We focused on states due to their pre-existing activity in this space and their ability to implement these policy changes more nimbly, as well as their nuanced understanding of their population’s needs. However, there are also downsides to a state-led approach, including creating an even larger patchwork of differing data and reporting requirements for payers and providers that have multi-state presences. We would also see variation in implementation as some states – as with Medicaid expansion – will choose not to participate.

There are also some areas of health care prices where states have minimal control, including the actions of self-insured employers and trusts, and aspects of drug prices including federal patents. For these reasons, the Council encourages states that engage in this work to seek federal coordination and interoperability among states to reduce reporting burdens for multi-state actors.

Minority Report

These concerns were part of the reason a subset of Council members issued a minority opinion on state-set spending growth targets, which was included in the final Health Affairs report. Due to some doubts that these models would be an appropriate fit for all states, given the wide range in geographic diversity, population size, state budgets and political climate, the full Council did not get behind this approach. It is the one segment of recommendations where a minority report was registered, which I co-signed.

The minority viewpoint did not reject spending growth rates outright, but instead recommended waiting on more data before encouraging participation from all 50 states. We noted, “It seems most prudent to look to these first movers to generate the needed evidence in support or rejection of setting targets so that the remaining states can learn from their experience.” With some states seeing growth rates as low as one percent over the 2013 – 2019 period, they may not be an appropriate fit for the largescale data infrastructure, staffing, and health care system investments needed to effectively adopt growth targets.

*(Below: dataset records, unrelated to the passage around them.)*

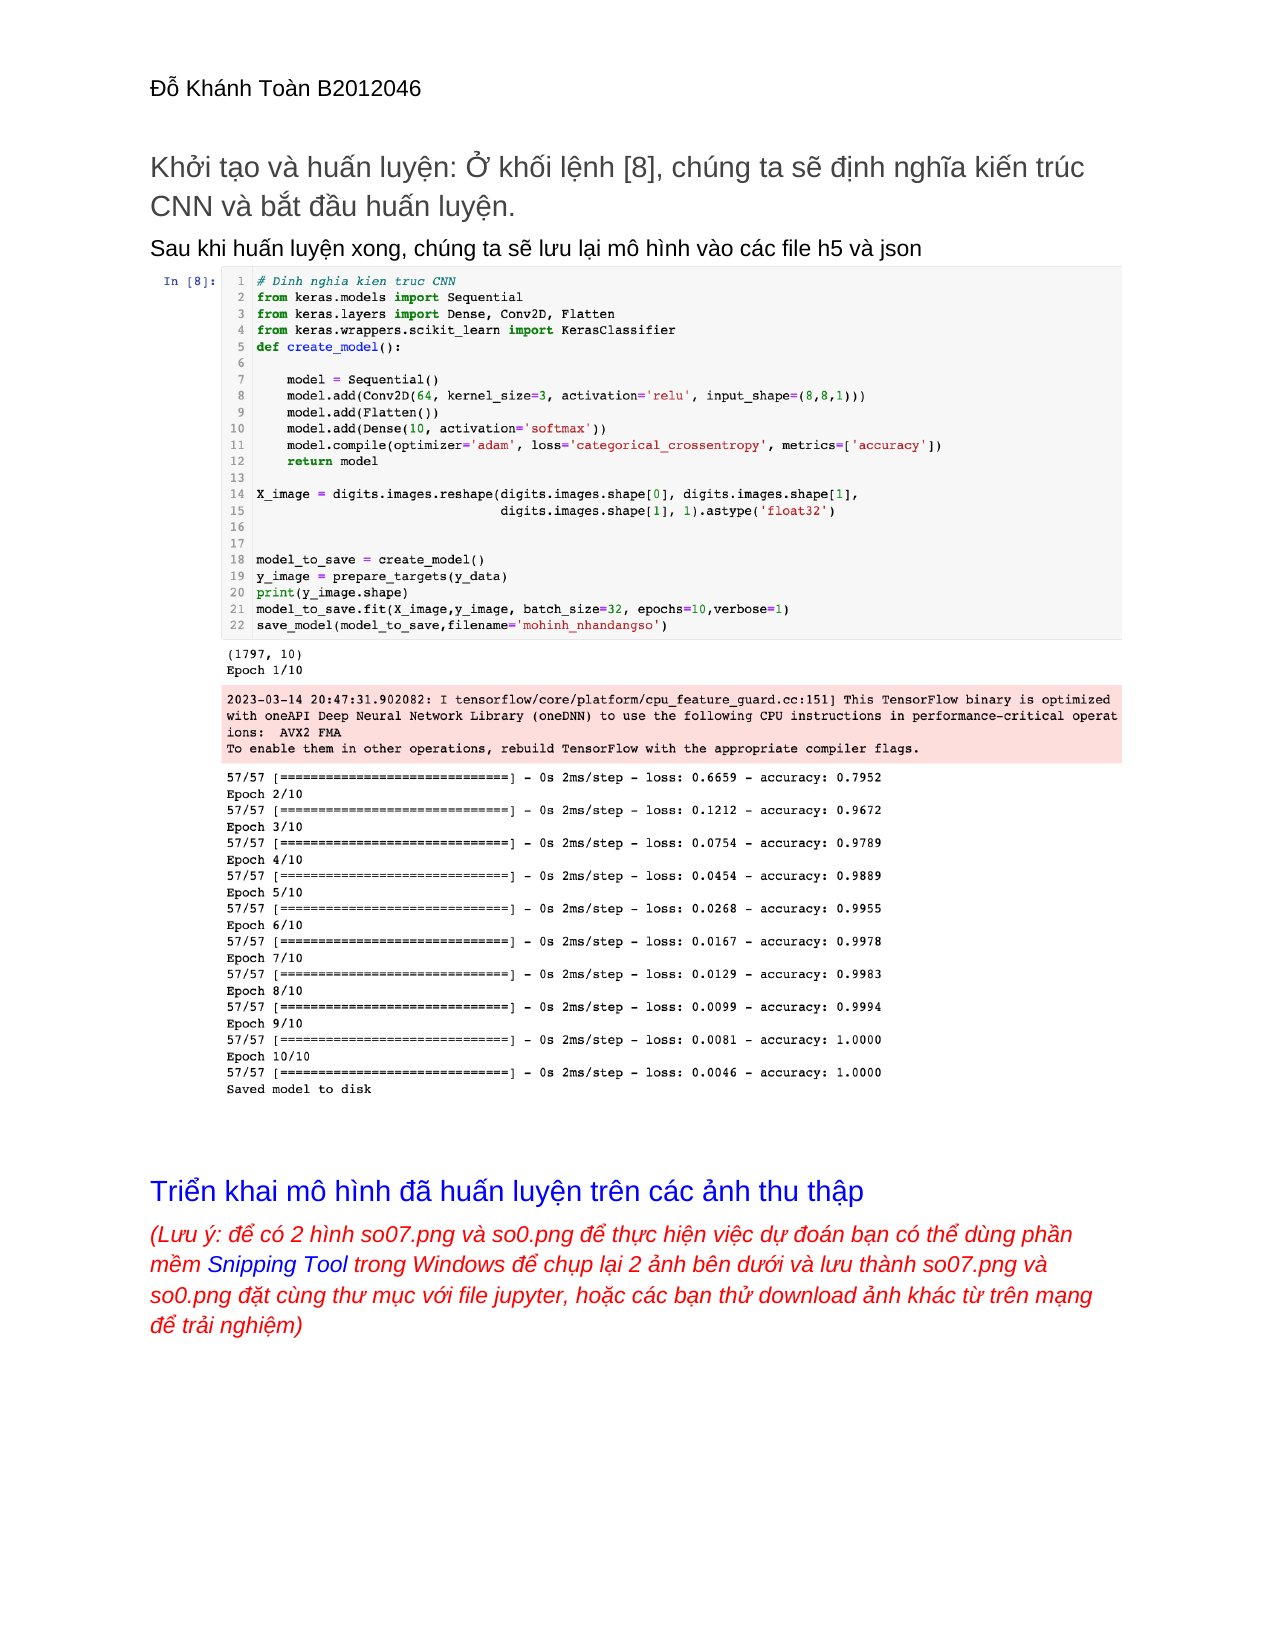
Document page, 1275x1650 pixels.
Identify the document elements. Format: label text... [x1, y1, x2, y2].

text (Lưu ý: để có 2 hình so07.png và so0.png để thực hiện việc dự đoán bạn có thể dùng phần mềm Snipping Tool trong Windows để chụp lại 2 ảnh bên dưới và lưu thành so07.png và so0.png đặt cùng thư mục với file jupyter, hoặc các bạn thử download ảnh khác từ trên mạng để trải nghiệm) [150, 1221, 1125, 1338]
text Sau khi huấn luyện xong, chúng ta sẽ lưu lại mô hình vào các file h5 và json [150, 235, 1125, 262]
subtitle Khởi tạo và huấn luyện: Ở khối lệnh [8], chúng ta sẽ định nghĩa kiến trúc CNN và bắt đầu huấn luyện. [150, 150, 1125, 222]
picture [150, 265, 1122, 1107]
subtitle Triển khai mô hình đã huấn luyện trên các ảnh thu thập [150, 1174, 1125, 1208]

We also expressed concern that this approach was at odds with some of our other report recommendations – namely, reducing administrative costs and avoiding pricing interventions in competitive health care markets.

Looking Ahead

As more and more states embark on the challenge of setting spending growth targets, we’ll have the opportunity to learn from a significant uptick in data collection and monitoring that will inform our health care decisions, and allow us to better serve our patient populations. Whether we adopt growth targets in all states, on a federal level, or strictly on an as-needed basis, this is a tool that should be further evaluated when looking at ways to moderate outsized, systemic health care spending growth.